◆ SHORT TASK ◆
Return the lines from the line with "name author: (Loes. ex Donn. Sm.) Lundell" to the line with "scientific name: Nephrolepis floccigera" unchanged, with both of those lines included.
-- BEGIN --
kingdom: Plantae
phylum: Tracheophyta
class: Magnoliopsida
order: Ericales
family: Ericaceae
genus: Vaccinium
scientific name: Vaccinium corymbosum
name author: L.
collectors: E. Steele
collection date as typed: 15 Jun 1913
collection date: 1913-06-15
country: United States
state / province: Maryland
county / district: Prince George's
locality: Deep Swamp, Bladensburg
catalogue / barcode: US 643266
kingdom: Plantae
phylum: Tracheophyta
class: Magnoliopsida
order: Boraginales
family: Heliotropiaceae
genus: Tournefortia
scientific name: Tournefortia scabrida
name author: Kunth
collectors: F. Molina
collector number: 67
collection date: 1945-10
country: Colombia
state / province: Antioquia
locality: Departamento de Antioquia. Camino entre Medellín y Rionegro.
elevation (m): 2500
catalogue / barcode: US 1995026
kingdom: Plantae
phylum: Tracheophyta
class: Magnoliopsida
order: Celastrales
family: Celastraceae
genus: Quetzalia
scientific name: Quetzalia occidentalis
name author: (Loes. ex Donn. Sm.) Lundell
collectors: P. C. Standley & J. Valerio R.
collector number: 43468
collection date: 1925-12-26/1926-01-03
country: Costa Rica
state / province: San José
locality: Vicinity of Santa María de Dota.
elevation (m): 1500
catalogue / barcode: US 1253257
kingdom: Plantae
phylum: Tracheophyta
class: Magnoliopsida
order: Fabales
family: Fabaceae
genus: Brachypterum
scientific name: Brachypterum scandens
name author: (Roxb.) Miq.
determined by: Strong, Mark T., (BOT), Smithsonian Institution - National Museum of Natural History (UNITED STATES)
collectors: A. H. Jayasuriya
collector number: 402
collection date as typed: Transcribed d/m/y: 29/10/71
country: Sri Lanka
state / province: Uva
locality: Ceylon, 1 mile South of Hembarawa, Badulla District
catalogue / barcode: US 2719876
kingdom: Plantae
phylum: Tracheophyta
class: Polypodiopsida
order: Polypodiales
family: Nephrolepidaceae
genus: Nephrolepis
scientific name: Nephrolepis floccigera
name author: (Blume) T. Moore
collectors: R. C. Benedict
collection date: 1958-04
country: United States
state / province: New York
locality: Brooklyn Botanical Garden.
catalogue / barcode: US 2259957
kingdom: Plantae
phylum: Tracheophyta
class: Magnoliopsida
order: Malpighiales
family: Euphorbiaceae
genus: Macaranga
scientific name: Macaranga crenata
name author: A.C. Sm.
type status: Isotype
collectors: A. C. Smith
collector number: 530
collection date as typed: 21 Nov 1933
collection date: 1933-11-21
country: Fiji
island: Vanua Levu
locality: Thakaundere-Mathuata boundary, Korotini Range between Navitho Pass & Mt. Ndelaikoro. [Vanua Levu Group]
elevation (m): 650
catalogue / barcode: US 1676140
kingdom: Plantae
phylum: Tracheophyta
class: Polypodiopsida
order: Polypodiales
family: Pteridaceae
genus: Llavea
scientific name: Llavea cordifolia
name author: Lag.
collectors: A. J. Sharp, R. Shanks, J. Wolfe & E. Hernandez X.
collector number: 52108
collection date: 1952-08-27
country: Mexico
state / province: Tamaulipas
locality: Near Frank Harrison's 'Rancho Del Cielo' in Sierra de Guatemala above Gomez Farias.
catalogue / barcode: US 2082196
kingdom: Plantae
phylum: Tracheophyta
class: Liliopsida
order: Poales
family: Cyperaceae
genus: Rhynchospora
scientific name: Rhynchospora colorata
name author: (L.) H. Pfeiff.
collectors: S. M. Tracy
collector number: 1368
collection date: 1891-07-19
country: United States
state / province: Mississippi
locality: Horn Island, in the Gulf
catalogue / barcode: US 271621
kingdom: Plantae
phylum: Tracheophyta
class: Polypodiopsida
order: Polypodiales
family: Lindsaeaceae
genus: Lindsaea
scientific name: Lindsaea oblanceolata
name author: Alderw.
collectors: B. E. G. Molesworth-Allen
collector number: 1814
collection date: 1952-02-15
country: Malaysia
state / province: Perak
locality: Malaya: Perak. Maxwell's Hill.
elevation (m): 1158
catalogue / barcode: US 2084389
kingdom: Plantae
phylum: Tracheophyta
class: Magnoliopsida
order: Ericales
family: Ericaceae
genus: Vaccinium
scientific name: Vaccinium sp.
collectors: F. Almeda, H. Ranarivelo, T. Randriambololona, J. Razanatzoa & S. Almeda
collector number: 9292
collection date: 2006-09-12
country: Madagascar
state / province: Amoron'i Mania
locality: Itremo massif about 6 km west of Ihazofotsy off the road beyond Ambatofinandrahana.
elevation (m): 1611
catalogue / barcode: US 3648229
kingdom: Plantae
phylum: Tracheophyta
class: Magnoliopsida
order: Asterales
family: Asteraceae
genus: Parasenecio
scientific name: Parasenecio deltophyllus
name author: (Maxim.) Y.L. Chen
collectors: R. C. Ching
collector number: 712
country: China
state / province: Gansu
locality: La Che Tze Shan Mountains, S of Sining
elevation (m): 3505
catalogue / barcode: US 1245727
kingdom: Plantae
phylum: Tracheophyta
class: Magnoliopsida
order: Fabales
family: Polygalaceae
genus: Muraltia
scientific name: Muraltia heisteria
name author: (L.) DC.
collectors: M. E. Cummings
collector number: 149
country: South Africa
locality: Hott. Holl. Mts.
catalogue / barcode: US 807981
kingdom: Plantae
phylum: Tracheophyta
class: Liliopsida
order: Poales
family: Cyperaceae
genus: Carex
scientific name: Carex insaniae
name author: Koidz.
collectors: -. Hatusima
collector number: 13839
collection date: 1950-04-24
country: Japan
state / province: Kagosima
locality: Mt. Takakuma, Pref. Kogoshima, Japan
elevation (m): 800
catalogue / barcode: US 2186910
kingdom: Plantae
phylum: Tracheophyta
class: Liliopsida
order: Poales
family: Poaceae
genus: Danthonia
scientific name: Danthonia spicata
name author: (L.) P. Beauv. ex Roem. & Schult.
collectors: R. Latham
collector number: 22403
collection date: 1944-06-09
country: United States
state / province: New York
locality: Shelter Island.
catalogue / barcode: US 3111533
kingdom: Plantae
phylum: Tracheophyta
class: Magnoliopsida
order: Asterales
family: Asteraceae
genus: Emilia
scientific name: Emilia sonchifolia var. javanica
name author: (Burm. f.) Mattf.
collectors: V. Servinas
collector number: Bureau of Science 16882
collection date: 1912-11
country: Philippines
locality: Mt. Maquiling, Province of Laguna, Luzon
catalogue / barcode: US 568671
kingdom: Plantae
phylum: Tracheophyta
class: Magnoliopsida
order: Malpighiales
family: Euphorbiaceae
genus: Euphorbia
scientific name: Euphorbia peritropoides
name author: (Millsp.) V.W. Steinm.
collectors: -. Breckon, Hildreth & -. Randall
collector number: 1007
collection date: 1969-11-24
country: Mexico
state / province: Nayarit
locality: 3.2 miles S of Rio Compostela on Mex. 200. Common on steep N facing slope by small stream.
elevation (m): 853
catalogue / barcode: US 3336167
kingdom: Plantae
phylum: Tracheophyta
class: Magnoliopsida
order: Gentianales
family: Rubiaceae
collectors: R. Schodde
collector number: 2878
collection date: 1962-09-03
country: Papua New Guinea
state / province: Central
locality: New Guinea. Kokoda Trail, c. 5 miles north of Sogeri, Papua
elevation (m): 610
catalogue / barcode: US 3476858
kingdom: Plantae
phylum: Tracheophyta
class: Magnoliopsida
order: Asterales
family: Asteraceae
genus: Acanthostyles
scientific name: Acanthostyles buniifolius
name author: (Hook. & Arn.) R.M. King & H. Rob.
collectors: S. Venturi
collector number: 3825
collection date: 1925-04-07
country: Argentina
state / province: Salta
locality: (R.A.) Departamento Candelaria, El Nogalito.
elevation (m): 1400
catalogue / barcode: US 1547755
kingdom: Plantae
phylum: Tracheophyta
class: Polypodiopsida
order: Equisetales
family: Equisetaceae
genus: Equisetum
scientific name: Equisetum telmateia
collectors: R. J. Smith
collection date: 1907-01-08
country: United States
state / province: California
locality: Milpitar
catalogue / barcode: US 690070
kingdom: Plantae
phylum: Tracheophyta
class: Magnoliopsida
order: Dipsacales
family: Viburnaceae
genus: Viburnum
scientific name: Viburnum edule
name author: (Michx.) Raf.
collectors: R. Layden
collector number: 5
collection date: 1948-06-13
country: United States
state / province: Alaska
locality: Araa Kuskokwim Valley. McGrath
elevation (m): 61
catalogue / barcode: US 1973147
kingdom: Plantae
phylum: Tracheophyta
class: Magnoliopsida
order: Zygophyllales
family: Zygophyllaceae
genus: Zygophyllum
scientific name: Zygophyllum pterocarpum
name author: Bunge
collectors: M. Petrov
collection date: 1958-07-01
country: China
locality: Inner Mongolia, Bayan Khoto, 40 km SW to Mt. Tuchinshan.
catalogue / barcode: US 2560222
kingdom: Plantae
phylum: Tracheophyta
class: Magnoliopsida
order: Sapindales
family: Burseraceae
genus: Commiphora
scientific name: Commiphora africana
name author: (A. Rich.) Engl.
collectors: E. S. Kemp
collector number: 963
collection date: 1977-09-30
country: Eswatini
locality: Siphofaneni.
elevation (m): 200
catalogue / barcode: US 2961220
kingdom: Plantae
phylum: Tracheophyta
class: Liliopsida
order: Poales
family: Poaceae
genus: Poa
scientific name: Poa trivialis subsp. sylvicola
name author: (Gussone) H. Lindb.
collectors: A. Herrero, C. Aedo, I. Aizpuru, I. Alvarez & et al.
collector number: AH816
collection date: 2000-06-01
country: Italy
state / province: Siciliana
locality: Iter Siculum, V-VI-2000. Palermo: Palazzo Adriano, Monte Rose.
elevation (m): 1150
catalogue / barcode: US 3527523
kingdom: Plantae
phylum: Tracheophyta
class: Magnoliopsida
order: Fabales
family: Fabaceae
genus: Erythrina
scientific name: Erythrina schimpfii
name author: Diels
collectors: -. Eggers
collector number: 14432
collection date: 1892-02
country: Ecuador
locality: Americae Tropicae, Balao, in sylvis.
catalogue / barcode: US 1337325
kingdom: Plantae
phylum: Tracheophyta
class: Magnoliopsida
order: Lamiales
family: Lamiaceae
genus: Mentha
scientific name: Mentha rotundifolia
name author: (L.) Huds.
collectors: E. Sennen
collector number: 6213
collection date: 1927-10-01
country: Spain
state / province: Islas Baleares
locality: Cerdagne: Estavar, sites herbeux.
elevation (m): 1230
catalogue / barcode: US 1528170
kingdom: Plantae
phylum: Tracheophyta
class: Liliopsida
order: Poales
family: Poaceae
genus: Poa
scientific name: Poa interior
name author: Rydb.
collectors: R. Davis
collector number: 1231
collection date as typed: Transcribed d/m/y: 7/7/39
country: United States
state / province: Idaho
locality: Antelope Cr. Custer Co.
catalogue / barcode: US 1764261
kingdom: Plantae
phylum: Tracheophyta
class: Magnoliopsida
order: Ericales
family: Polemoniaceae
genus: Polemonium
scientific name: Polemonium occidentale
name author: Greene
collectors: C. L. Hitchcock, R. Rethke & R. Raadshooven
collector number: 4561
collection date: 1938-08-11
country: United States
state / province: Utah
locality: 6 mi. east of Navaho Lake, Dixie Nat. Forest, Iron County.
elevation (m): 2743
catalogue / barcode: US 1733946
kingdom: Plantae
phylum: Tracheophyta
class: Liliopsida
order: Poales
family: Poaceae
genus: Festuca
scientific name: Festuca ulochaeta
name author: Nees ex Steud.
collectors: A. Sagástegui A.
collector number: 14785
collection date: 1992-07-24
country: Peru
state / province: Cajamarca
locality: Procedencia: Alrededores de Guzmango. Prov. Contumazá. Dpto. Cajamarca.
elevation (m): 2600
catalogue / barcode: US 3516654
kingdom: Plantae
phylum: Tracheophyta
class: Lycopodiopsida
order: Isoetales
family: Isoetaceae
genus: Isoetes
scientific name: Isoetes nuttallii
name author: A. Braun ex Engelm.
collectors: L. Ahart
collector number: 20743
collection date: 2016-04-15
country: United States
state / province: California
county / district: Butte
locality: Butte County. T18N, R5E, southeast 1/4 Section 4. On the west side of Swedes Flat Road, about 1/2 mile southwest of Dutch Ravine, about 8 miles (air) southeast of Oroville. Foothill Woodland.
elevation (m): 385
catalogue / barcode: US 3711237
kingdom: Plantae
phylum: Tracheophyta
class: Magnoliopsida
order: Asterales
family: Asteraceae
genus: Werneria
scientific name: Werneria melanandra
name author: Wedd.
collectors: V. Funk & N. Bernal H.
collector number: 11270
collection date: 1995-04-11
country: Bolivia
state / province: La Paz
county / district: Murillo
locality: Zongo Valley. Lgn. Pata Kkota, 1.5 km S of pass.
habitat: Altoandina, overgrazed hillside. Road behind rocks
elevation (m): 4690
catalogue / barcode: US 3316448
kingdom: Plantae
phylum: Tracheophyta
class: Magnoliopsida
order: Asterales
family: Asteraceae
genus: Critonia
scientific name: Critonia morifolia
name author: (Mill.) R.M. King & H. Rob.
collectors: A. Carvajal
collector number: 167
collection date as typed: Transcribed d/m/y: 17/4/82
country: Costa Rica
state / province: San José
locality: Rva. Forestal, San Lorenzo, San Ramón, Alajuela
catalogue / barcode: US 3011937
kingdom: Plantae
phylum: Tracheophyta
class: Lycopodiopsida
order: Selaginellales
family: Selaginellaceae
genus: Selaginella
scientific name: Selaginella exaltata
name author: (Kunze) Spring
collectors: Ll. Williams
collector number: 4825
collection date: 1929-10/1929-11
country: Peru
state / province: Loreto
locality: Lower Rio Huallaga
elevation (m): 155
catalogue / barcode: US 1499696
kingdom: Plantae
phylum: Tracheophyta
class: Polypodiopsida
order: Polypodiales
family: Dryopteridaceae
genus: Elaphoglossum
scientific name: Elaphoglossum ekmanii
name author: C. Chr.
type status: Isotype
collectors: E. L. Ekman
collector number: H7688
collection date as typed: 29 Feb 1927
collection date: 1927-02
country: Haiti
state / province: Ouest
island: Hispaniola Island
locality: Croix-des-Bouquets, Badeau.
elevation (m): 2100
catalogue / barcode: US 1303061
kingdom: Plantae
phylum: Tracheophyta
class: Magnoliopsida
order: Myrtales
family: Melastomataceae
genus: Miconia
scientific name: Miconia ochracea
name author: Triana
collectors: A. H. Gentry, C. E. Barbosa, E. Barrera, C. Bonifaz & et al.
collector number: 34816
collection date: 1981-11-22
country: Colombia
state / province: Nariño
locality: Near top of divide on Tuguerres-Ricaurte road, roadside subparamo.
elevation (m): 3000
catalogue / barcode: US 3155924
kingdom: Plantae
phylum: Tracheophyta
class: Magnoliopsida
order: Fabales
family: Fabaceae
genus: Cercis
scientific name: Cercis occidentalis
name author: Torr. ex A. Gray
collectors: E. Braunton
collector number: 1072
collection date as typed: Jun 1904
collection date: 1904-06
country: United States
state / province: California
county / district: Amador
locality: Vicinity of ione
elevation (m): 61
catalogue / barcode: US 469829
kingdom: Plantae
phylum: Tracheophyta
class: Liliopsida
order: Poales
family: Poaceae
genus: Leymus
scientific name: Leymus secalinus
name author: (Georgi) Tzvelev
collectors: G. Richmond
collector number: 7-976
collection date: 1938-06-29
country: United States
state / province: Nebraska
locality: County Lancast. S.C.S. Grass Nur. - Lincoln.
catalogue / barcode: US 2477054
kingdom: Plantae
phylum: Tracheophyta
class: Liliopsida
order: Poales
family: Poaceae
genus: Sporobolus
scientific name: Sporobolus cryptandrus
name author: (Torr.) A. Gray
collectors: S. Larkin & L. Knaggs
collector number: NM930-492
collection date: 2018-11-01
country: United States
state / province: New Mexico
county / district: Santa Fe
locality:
-- END --
◆ FINAL ANSWER ◆
name author: (Loes. ex Donn. Sm.) Lundell
collectors: P. C. Standley & J. Valerio R.
collector number: 43468
collection date: 1925-12-26/1926-01-03
country: Costa Rica
state / province: San José
locality: Vicinity of Santa María de Dota.
elevation (m): 1500
catalogue / barcode: US 1253257
kingdom: Plantae
phylum: Tracheophyta
class: Magnoliopsida
order: Fabales
family: Fabaceae
genus: Brachypterum
scientific name: Brachypterum scandens
name author: (Roxb.) Miq.
determined by: Strong, Mark T., (BOT), Smithsonian Institution - National Museum of Natural History (UNITED STATES)
collectors: A. H. Jayasuriya
collector number: 402
collection date as typed: Transcribed d/m/y: 29/10/71
country: Sri Lanka
state / province: Uva
locality: Ceylon, 1 mile South of Hembarawa, Badulla District
catalogue / barcode: US 2719876
kingdom: Plantae
phylum: Tracheophyta
class: Polypodiopsida
order: Polypodiales
family: Nephrolepidaceae
genus: Nephrolepis
scientific name: Nephrolepis floccigera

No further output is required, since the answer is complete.